Project SEARCH prepares youth between 18 and 21 years of age for entry-level jobs that pay competitive wages. In Cincinnati Children’s case, those jobs include data entry, materials management inventory, patient transport, clerical work or food service. Those are jobs that many people may find boring, perform without enthusiasm and often quit without warning.
“We have a number of high turnover entry-level positions which can be filled with people with disabilities who may be your best employees, because if they are trained in the skills they tend to stay in the position longer,” Riehle observes. Cincinnati Children’s employs 70 young people with developmental disabilities. Some have worked there for 20 years.
“Workforce immersion” is key to the program’s success, the program’s founders say. Student interns spend the entire day at a workplace for about nine months – the equivalent of a full school year. The mantra is professional behavior in the workplace.
“This isn’t a simulated setting, but a real work environment,” Rutkowski observes. “We want the students to take on the persona of actually being an associate or a staff member of the organization because we want the young people to start to act like, feel like, and be like a young worker as opposed to a high school student.”
“When they are in school they know how far they can push their teachers and get away with it,” adds Riehle. “When they come into the business world, we expect them to behave differently and we find every time that they do.”
Because they are embedded in the business, the students – there are typically eight to 12 per class – gain a level of confidence, maturity and familiarity with workplace culture that cannot be achieved with occasional visits to a workplace or simulated work environment.

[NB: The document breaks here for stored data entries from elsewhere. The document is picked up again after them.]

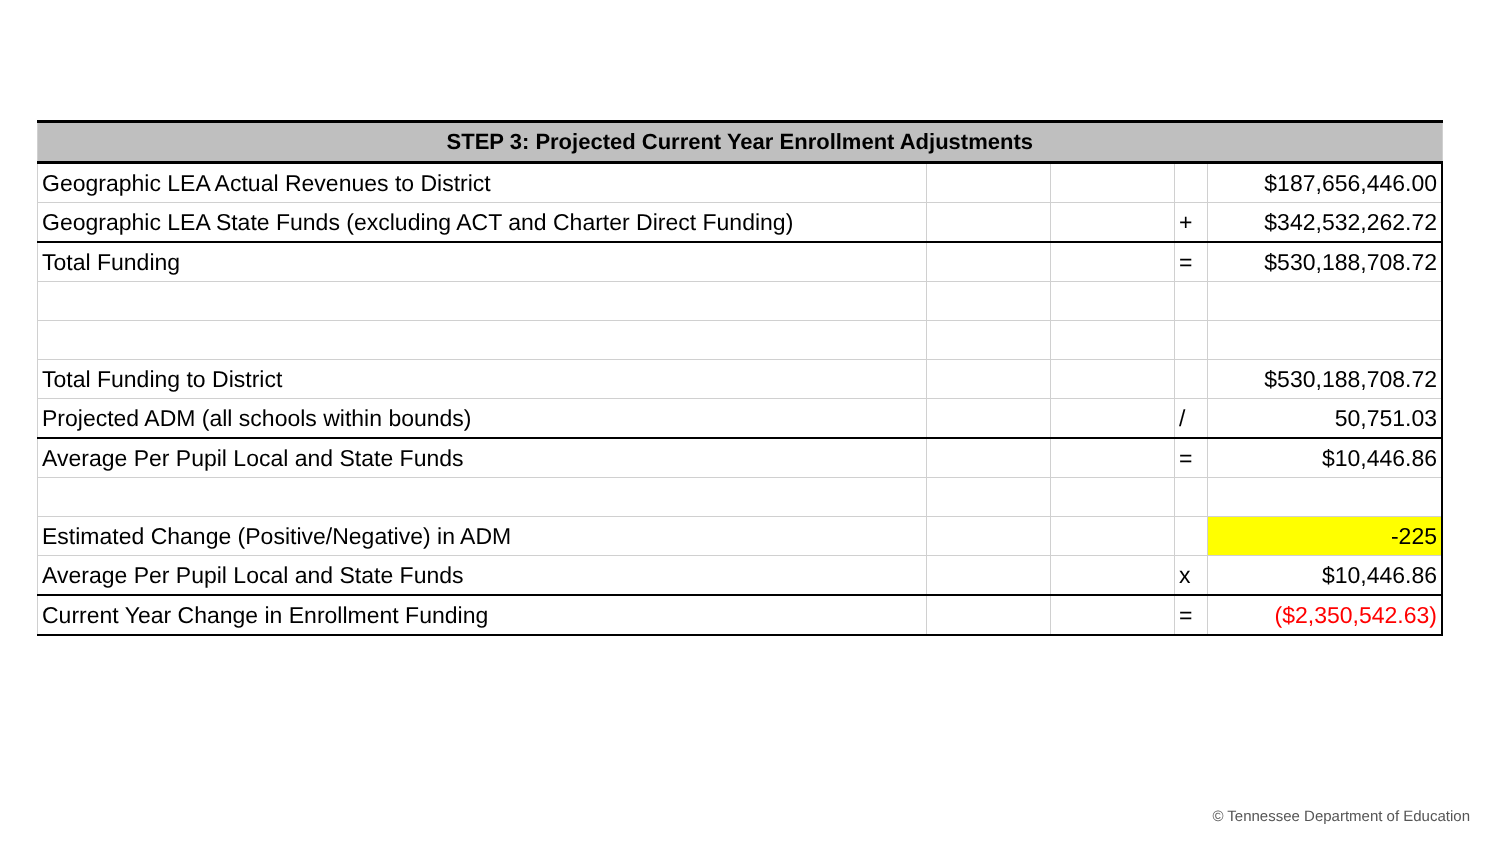| STEP 3: Projected Current Year Enrollment Adjustments | | | | |
| --- | --- | --- | --- | --- |
| Geographic LEA Actual Revenues to District | | | | $187,656,446.00 |
| Geographic LEA State Funds (excluding ACT and Charter Direct Funding) | | | + | $342,532,262.72 |
| Total Funding | | | = | $530,188,708.72 |
| Total Funding to District | | | | $530,188,708.72 |
| Projected ADM (all schools within bounds) | | | / | 50,751.03 |
| Average Per Pupil Local and State Funds | | | = | $10,446.86 |
| Estimated Change (Positive/Negative) in ADM | | | | -225 |
| Average Per Pupil Local and State Funds | | | x | $10,446.86 |
| Current Year Change in Enrollment Funding | | | = | ($2,350,542.63) |
© Tennessee Department of Education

The interns are on the worksite five days a week with a teacher, job coaches and mentors. They go through three different placements in each company so they can learn different job skills. Interns’ supervisors and co-workers also get some coaching so they are more comfortable with their new colleagues.
The year ends with an individualized job search process in which each student intern works with a team of Project SEARCH partners (including a special education teacher, job coach and vocational rehabilitation counselor) to seek employment that matches their interest and newly acquired job skill.
Most Project SEARCH program sites are in hospitals, but the model is increasingly being implemented at host businesses in other industry sectors.
“Hospitals are awesome because they are like microcosms of the working world,” Rutkowski says. “Erin and I have talked many times about the range of jobs that hospitals offer to people – anything from a cashier in the cafeteria or the food court all the way to very complex work in the emergency department or in clinical sterilization and then everything in between.”
Project SEARCH last year served nearly 4,000 young people with disabilities and more than 75% of the graduates achieved competitive employment.
“I look at that and think it’s pretty good,” Riehle says. “But it still means we are failing one out of four times. We strive every day to get to 100%. That’s the business model.”
While the program helps build youth’s self-esteem and addresses workforce shortages, its promotion of diversity brings added value for Cincinnati Children’s.
“We hear it all the time from the patients and families who walk down our halls,” Riehle says. “People know we are a welcoming environment and that we appreciate diversity. We don’t just talk about it. We do it.”
The program’s founders say Project SEARCH also is helping to eliminate employers’ skepticism and fear about hiring young people with intellectual and developmental disabilities.
Businesses hire Project SEARCH graduates “not just to check a box in diversity, but because of the dedication of these young people to efficiency and quality,” Rutkowski notes.
“The good work and visibility of these young people changes the perception of everyone they encounter,” Riehle says. “They are capable and have the same desire like all of us to be happy and loved and contributing members of society. I’m proud of our outcomes and how we are changing expectations.”